- Activity:
Filter the rows below and copy each line that contains the word "many". The match is case-sensitive.

● ● ● ● ●

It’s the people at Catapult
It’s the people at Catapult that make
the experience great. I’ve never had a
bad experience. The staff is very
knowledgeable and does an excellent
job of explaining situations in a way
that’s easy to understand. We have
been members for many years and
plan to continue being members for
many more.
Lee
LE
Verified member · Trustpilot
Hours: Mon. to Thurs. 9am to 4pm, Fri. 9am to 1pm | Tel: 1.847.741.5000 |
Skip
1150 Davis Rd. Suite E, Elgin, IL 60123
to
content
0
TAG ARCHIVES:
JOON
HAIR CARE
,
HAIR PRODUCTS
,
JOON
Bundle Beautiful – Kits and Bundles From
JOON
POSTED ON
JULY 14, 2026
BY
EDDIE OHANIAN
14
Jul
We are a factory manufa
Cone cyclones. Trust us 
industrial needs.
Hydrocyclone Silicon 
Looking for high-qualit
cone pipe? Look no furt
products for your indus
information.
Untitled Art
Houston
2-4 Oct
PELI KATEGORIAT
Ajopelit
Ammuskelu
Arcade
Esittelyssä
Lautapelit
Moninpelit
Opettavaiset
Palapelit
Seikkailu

● ● ● ● ●

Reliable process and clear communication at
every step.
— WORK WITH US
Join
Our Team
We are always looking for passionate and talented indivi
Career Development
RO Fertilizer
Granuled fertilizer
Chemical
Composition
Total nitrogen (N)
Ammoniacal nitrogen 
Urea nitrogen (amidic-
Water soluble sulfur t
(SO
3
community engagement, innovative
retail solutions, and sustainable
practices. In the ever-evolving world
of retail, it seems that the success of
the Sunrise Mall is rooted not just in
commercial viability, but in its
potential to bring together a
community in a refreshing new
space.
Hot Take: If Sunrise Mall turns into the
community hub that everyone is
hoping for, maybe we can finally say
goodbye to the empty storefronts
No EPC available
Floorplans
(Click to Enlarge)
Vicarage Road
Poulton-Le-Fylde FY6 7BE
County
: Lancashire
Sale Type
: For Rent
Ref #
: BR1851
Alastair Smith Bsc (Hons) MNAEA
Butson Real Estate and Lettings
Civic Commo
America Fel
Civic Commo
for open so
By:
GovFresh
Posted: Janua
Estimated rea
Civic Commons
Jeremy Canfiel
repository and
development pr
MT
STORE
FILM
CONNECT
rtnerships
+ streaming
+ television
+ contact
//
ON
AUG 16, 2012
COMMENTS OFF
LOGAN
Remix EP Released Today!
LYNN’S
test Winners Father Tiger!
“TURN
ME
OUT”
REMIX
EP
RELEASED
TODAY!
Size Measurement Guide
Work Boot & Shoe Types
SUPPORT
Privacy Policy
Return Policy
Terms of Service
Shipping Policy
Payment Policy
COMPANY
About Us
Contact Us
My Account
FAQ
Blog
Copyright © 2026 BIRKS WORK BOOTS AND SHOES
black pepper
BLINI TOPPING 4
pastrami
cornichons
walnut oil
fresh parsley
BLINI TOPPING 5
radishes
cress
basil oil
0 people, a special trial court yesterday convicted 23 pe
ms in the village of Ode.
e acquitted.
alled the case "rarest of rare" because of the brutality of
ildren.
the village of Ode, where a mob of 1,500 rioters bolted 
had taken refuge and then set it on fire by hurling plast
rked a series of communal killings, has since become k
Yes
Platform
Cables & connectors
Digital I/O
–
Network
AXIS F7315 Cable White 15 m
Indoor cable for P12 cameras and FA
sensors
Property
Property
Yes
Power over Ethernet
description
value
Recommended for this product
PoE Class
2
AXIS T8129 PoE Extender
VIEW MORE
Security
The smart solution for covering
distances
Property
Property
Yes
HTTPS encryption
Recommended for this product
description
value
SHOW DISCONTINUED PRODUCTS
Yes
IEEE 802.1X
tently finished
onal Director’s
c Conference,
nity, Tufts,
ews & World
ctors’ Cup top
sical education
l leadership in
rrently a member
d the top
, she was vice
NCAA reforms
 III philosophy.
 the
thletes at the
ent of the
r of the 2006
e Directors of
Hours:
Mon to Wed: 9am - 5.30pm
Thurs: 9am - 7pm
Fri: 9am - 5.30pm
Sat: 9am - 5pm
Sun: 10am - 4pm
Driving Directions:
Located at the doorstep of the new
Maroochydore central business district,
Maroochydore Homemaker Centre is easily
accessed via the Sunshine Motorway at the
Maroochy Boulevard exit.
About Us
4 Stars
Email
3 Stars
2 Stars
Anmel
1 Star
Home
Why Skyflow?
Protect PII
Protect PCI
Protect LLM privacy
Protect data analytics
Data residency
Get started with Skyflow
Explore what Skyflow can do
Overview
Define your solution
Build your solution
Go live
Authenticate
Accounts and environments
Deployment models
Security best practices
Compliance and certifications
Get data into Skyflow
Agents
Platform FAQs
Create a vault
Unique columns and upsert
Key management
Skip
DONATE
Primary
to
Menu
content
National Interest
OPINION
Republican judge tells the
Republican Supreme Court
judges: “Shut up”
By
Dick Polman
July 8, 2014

● ● ● ● ●

- Answer space:
been members for many years and
many more.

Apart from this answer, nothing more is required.